My goal for you, in this section, is to write a function called parse that takes in an XML expression, and returns a list of all of the URLs that are contained in the document. You'll know these, because those will be the second element of a list starting with the symbol href.
;; CONTRACT ;; parse :: SXML -> (list-of string) ;; PURPOSE ;; Takes an SXML document representing the RSS feed from a weblog, ;; and returns all the URLs referenced in all of the posts in the blog.
My solution was 13 lines of code, and one cond statement. You have all the tools to do this—I didn't do anything particularly fancy. (UPDATE: When I say my solution was 13 lines of code, I do not mean it would pass a code walk. Upon reflection, my solution is the shortest, ugliest solution you can write. A more readable solution will be a bit longer, and as a result, it would be clearer and more maintainable.)
- Write a function called flatten. It should consume a list of lists and symbols, and return a "flat" list of symbols. For example, if I give you (a (b c) d (e f)), you should give me (a b c d e f). Take a look at the Scheme function append. Otherwise, this (roughly) follows the template for lists. (Don't forget that you can find out if something is a list by asking list?).
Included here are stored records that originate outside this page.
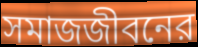
সমাজজীবনের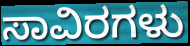
ಸಾವಿರಗಳು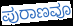
ಪುರಾಣವೂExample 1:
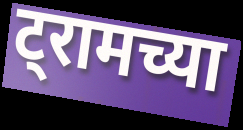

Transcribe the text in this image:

ट्रामच्या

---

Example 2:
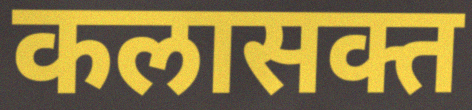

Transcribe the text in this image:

कलासक्त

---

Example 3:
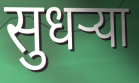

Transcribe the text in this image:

सुधर्‍या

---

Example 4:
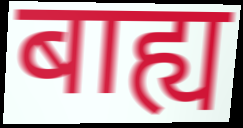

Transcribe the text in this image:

बाह्य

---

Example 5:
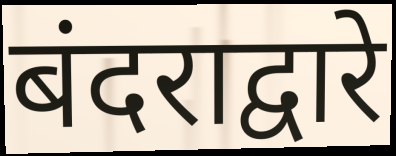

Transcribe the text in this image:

बंदराद्वारे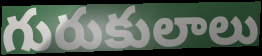
గురుకులాలుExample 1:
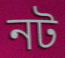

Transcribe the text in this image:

নট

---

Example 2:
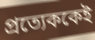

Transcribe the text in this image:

প্রত্যেককেই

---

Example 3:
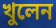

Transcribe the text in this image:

খুলেন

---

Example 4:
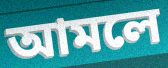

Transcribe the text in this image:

আমলে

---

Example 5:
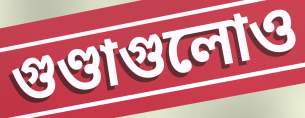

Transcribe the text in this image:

গুণ্ডাগুলোও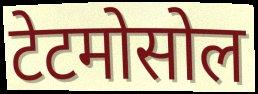
टेटमोसोलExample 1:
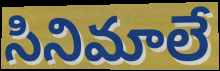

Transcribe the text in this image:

సినిమాలే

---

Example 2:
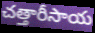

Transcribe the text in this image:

చత్తారీసాయ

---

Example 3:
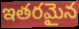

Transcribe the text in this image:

ఇతరమైన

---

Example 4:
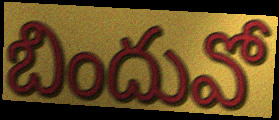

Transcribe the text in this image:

బిందువో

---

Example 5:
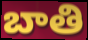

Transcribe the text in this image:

బాతి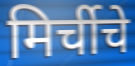
मिर्चीचे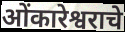
ओंकारेश्वराचे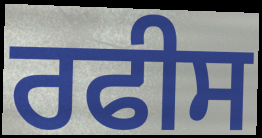
ਰਫੀਸ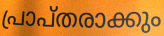
പ്രാപ്തരാക്കും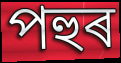
পহুৰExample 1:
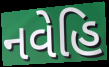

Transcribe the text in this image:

નવેહિ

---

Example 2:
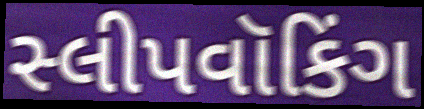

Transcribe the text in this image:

સ્લીપવૉકિંગ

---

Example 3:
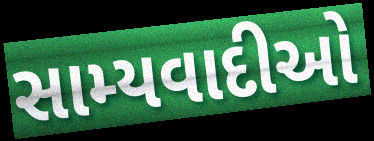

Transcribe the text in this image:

સામ્યવાદીઓ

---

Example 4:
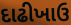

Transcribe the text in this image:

દાઢીખાઉ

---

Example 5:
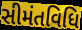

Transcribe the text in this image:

સીમંતવિધિ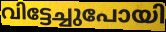
വിട്ടേച്ചുപോയി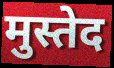
मुस्तेद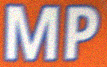
MP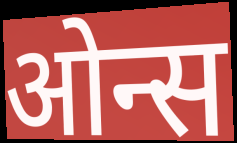
ओन्स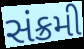
સંક્રમી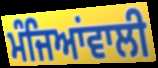
ਮੰਜਿਆਂਵਾਲੀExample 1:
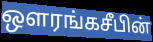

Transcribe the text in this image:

ஔரங்கசீபின்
- We will parse weblog RSS feeds. This awesome video explains RSS feeds:
- Write a function called parse. It should take an SXML expression (sexp) and wander all the way down and through the tree, looking for description nodes. In short, you are uninterested in the actual content of all nodes save description nodes.
description nodes will get handled specially, because they contain a string containing yet more XML!
- Once you find a description node, you need to apply the function cleanup to the string you find there, and keep parsing it. cleanup converts the string full of XML into another SXML tree that your function will enjoy chewing up.
- You're on the lookout for href nodes. When you find one, return the URL found there.
- Pass the results of parse to flatten, and you should end up with a nice, neat list.
I've provided a template file that will get you started. By get you started, I mean "I've written some tests for you and everything."